Instructions for the task: Return only the lines from the top of the material through the line marked by "index dip: (270, 150)", unaltered.
Segment Start: Records provided
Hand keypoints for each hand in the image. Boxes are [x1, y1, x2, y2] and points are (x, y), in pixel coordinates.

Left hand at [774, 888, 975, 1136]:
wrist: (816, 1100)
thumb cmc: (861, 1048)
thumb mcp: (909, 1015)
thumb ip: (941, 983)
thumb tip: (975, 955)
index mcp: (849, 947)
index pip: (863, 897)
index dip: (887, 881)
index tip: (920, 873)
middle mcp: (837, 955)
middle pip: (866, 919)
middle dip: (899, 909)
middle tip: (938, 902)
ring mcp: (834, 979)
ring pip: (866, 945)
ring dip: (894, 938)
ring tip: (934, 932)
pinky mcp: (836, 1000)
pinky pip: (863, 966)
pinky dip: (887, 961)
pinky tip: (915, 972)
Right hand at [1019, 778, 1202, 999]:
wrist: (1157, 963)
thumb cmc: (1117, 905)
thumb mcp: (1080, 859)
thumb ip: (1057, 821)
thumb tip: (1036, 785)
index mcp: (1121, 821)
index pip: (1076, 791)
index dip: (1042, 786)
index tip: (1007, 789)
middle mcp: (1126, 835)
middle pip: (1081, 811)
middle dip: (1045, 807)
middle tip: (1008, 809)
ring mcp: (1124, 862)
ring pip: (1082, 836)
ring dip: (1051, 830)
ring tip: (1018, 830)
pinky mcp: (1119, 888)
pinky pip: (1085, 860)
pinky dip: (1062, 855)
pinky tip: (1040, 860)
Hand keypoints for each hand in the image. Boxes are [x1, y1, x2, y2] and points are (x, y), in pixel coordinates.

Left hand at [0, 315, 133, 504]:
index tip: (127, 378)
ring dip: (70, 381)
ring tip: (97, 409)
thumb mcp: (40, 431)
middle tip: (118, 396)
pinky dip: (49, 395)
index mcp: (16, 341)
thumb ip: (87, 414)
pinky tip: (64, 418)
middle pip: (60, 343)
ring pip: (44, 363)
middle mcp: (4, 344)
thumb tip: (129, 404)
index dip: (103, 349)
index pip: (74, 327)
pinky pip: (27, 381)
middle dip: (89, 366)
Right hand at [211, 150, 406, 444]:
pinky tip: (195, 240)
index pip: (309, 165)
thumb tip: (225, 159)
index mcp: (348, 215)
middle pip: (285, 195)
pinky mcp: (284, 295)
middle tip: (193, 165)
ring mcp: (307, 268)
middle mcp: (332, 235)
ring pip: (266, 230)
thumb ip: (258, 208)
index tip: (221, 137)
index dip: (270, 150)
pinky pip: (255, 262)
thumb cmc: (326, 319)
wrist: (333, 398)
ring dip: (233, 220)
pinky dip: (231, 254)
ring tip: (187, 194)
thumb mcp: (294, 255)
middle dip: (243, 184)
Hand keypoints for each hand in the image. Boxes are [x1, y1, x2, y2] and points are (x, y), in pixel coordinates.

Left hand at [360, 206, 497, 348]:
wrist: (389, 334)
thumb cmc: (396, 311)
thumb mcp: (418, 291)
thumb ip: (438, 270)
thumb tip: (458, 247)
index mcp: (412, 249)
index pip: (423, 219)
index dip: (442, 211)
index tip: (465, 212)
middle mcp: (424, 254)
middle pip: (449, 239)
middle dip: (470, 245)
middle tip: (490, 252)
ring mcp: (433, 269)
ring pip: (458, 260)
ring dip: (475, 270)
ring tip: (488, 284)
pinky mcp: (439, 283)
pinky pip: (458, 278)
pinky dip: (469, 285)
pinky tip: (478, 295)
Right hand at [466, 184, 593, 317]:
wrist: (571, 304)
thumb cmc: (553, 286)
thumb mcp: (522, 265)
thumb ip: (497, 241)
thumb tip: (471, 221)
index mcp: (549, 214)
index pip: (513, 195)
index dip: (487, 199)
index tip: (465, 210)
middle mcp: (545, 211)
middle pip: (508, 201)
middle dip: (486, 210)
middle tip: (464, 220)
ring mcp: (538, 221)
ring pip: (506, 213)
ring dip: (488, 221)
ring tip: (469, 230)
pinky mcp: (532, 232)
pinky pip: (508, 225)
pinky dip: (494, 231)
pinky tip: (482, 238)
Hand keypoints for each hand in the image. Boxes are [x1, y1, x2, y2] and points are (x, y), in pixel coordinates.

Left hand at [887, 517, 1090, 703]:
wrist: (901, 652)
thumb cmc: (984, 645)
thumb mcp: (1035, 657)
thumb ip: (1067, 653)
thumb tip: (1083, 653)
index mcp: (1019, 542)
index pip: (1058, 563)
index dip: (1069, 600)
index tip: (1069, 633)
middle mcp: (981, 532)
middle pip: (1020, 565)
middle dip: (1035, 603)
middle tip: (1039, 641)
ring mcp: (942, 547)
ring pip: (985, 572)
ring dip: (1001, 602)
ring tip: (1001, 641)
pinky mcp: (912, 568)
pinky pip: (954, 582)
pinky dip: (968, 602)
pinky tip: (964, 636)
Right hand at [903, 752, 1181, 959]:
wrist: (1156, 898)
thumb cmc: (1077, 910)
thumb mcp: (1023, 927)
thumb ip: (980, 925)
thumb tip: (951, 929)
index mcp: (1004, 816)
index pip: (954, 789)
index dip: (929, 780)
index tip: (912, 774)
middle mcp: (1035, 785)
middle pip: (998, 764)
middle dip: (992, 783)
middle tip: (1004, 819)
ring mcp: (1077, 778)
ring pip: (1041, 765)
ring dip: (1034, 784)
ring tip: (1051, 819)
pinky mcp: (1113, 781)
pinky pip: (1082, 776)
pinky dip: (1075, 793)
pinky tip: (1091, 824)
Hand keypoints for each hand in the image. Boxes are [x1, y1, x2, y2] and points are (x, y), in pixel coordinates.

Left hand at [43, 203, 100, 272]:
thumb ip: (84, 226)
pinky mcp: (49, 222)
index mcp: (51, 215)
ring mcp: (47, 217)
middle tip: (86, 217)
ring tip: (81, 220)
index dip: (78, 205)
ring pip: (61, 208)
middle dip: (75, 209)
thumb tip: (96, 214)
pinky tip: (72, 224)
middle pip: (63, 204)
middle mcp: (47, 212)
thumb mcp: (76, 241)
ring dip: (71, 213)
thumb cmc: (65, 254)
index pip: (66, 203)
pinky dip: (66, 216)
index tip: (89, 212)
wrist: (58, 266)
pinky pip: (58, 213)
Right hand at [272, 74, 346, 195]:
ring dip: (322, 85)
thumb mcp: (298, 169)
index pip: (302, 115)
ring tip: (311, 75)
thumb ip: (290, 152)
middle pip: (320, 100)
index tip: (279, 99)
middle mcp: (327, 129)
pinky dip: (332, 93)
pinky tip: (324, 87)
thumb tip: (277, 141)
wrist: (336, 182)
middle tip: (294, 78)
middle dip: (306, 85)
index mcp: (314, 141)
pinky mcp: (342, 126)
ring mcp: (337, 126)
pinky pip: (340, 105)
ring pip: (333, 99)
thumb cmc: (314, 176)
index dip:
Segment End: Records provided
Result of the task:
Hand keypoints for each hand in the image. Boxes are [x1, y1, x2, y2] and points are (x, y), in pixel coordinates.

Left hand at [774, 888, 975, 1136]:
wrist: (816, 1100)
thumb cmc: (861, 1048)
thumb mcp: (909, 1015)
thumb ip: (941, 983)
thumb tip: (975, 955)
index mcp: (849, 947)
index pip: (863, 897)
index dip: (887, 881)
index tip: (920, 873)
middle mcp: (837, 955)
middle pip: (866, 919)
middle dip: (899, 909)
middle tip: (938, 902)
ring mcp: (834, 979)
ring pip: (866, 945)
ring dip: (894, 938)
ring tip: (934, 932)
pinky mcp: (836, 1000)
pinky pip: (863, 966)
pinky dip: (887, 961)
pinky tip: (915, 972)
Right hand at [1019, 778, 1202, 999]:
wrist: (1157, 963)
thumb cmc: (1117, 905)
thumb mcp: (1080, 859)
thumb ip: (1057, 821)
thumb tip: (1036, 785)
index mcp: (1121, 821)
index pip: (1076, 791)
index dip: (1042, 786)
index tip: (1007, 789)
middle mcp: (1126, 835)
middle pip: (1081, 811)
middle dip: (1045, 807)
middle tip: (1008, 809)
ring mcp: (1124, 862)
ring pip: (1082, 836)
ring dip: (1051, 830)
ring tip: (1018, 830)
pinky mcp: (1119, 888)
pinky pip: (1085, 860)
pinky dip: (1062, 855)
pinky tip: (1040, 860)
Hand keypoints for each hand in the image. Boxes are [x1, y1, x2, y2] and points are (x, y), in pixel coordinates.

Left hand at [0, 315, 133, 504]:
index tip: (127, 378)
ring dip: (70, 381)
ring tip: (97, 409)
thumb mcp: (40, 431)
middle tip: (118, 396)
pinky dip: (49, 395)
index mcp: (16, 341)
thumb ip: (87, 414)
pinky tip: (64, 418)
middle pip: (60, 343)
ring pip: (44, 363)
middle mcp: (4, 344)
thumb tip: (129, 404)
index dip: (103, 349)
index pip: (74, 327)
pinky pip: (27, 381)
middle dip: (89, 366)
Right hand at [211, 150, 406, 444]:
pinky tip: (195, 240)
index pip: (309, 165)
thumb tip: (225, 159)
index mcp: (348, 215)
middle pip: (285, 195)
pinky mcp: (284, 295)
middle tip: (193, 165)
ring mcp: (307, 268)
middle mcp: (332, 235)
ring pip: (266, 230)
thumb ip: (258, 208)
index tip: (221, 137)
index dip: (270, 150)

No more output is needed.